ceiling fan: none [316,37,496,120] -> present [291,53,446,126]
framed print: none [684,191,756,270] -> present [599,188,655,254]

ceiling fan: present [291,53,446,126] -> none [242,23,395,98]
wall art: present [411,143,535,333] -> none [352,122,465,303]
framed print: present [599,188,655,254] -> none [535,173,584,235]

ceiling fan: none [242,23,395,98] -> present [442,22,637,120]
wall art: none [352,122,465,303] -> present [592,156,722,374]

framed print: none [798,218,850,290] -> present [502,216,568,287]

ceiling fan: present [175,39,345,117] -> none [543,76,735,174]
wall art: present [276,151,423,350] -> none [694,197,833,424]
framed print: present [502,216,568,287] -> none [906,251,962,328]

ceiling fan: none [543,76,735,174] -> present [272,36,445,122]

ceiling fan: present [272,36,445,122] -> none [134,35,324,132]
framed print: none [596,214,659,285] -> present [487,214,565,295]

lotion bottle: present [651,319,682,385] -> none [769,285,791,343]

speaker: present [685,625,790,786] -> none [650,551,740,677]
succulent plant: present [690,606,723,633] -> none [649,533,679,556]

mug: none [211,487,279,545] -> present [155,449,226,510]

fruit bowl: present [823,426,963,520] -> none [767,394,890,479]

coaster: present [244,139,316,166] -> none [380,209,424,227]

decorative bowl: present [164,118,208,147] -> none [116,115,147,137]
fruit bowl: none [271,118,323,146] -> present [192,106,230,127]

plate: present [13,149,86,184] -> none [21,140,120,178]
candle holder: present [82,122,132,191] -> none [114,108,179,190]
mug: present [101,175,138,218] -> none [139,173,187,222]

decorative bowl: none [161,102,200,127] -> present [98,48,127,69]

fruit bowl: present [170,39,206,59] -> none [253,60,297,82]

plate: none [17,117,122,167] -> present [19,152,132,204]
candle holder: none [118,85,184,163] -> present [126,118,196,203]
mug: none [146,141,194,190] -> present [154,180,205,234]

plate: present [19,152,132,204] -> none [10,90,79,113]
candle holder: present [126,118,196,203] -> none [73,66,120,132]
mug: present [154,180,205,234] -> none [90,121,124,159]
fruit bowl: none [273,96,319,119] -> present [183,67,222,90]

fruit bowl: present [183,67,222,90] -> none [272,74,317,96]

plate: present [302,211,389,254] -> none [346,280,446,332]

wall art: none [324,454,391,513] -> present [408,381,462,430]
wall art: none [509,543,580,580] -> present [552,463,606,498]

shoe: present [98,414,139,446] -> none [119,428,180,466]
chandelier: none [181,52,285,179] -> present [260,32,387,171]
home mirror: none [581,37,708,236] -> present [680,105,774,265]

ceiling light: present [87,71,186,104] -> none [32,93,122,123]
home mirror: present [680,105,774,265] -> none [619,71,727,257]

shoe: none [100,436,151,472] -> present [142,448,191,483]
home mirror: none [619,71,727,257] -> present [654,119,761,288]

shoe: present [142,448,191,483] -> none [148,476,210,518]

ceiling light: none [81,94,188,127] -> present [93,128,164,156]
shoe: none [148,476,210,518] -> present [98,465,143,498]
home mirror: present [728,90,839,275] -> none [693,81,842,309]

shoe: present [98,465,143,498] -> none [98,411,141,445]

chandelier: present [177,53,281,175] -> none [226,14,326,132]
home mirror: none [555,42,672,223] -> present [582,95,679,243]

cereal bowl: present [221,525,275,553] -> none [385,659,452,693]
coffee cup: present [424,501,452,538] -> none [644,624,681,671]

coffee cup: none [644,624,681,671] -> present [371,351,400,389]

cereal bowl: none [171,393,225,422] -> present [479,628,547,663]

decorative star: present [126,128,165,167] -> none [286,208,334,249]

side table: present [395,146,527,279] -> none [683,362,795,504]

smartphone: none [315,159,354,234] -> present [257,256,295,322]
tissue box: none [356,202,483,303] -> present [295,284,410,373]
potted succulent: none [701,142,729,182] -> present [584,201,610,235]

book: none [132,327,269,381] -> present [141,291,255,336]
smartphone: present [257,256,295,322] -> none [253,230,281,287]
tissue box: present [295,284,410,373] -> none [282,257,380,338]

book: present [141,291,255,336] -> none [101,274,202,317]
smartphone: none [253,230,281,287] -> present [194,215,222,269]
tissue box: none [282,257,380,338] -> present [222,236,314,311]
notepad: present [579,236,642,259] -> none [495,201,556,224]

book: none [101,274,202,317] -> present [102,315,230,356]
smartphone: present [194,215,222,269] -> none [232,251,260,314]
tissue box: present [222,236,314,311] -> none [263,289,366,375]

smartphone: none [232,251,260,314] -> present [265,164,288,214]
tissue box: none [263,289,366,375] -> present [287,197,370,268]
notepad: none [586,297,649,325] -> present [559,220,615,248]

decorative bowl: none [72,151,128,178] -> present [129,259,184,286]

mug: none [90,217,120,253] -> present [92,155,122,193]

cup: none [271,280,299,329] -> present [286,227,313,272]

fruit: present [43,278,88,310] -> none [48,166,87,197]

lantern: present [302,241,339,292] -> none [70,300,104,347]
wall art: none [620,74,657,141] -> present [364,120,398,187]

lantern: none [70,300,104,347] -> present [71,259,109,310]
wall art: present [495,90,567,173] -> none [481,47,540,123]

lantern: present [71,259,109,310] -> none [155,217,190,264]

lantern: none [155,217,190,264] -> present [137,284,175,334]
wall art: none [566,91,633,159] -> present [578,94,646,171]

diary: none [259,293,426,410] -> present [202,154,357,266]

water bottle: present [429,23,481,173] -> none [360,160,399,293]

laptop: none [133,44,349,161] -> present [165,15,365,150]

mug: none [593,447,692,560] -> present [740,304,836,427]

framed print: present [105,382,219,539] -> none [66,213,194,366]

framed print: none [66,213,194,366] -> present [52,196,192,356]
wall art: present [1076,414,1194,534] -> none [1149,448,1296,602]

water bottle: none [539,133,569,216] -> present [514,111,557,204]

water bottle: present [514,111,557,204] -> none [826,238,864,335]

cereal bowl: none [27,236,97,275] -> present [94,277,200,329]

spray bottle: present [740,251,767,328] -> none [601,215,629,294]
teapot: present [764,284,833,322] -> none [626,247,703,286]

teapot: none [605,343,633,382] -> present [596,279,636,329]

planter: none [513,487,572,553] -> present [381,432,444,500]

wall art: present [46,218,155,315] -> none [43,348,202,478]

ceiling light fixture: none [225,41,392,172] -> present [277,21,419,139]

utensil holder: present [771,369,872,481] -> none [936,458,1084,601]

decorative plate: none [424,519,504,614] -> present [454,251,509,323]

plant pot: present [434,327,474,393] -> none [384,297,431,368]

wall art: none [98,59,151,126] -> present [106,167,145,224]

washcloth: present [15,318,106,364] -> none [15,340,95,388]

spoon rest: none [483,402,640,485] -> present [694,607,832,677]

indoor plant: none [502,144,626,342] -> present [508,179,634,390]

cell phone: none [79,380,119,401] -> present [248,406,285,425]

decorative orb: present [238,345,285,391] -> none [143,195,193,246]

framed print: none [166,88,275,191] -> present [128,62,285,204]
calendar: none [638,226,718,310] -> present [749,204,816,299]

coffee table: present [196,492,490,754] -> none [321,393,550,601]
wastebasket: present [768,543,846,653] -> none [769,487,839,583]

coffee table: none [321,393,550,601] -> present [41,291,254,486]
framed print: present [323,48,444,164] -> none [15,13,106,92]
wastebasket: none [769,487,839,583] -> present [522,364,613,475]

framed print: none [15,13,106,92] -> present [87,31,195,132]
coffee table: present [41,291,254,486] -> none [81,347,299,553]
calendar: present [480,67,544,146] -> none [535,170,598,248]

TASK OBJECTIVE:
Lines after the one containing "decorative bowl: none [161,102,200,127]" are not part of the task. Output the entries exactly from their first line through that one.

FINAL ANSWER:
ceiling fan: none [316,37,496,120] -> present [291,53,446,126]
framed print: none [684,191,756,270] -> present [599,188,655,254]

ceiling fan: present [291,53,446,126] -> none [242,23,395,98]
wall art: present [411,143,535,333] -> none [352,122,465,303]
framed print: present [599,188,655,254] -> none [535,173,584,235]

ceiling fan: none [242,23,395,98] -> present [442,22,637,120]
wall art: none [352,122,465,303] -> present [592,156,722,374]

framed print: none [798,218,850,290] -> present [502,216,568,287]

ceiling fan: present [175,39,345,117] -> none [543,76,735,174]
wall art: present [276,151,423,350] -> none [694,197,833,424]
framed print: present [502,216,568,287] -> none [906,251,962,328]

ceiling fan: none [543,76,735,174] -> present [272,36,445,122]

ceiling fan: present [272,36,445,122] -> none [134,35,324,132]
framed print: none [596,214,659,285] -> present [487,214,565,295]

lotion bottle: present [651,319,682,385] -> none [769,285,791,343]

speaker: present [685,625,790,786] -> none [650,551,740,677]
succulent plant: present [690,606,723,633] -> none [649,533,679,556]

mug: none [211,487,279,545] -> present [155,449,226,510]

fruit bowl: present [823,426,963,520] -> none [767,394,890,479]

coaster: present [244,139,316,166] -> none [380,209,424,227]

decorative bowl: present [164,118,208,147] -> none [116,115,147,137]
fruit bowl: none [271,118,323,146] -> present [192,106,230,127]

plate: present [13,149,86,184] -> none [21,140,120,178]
candle holder: present [82,122,132,191] -> none [114,108,179,190]
mug: present [101,175,138,218] -> none [139,173,187,222]

decorative bowl: none [161,102,200,127] -> present [98,48,127,69]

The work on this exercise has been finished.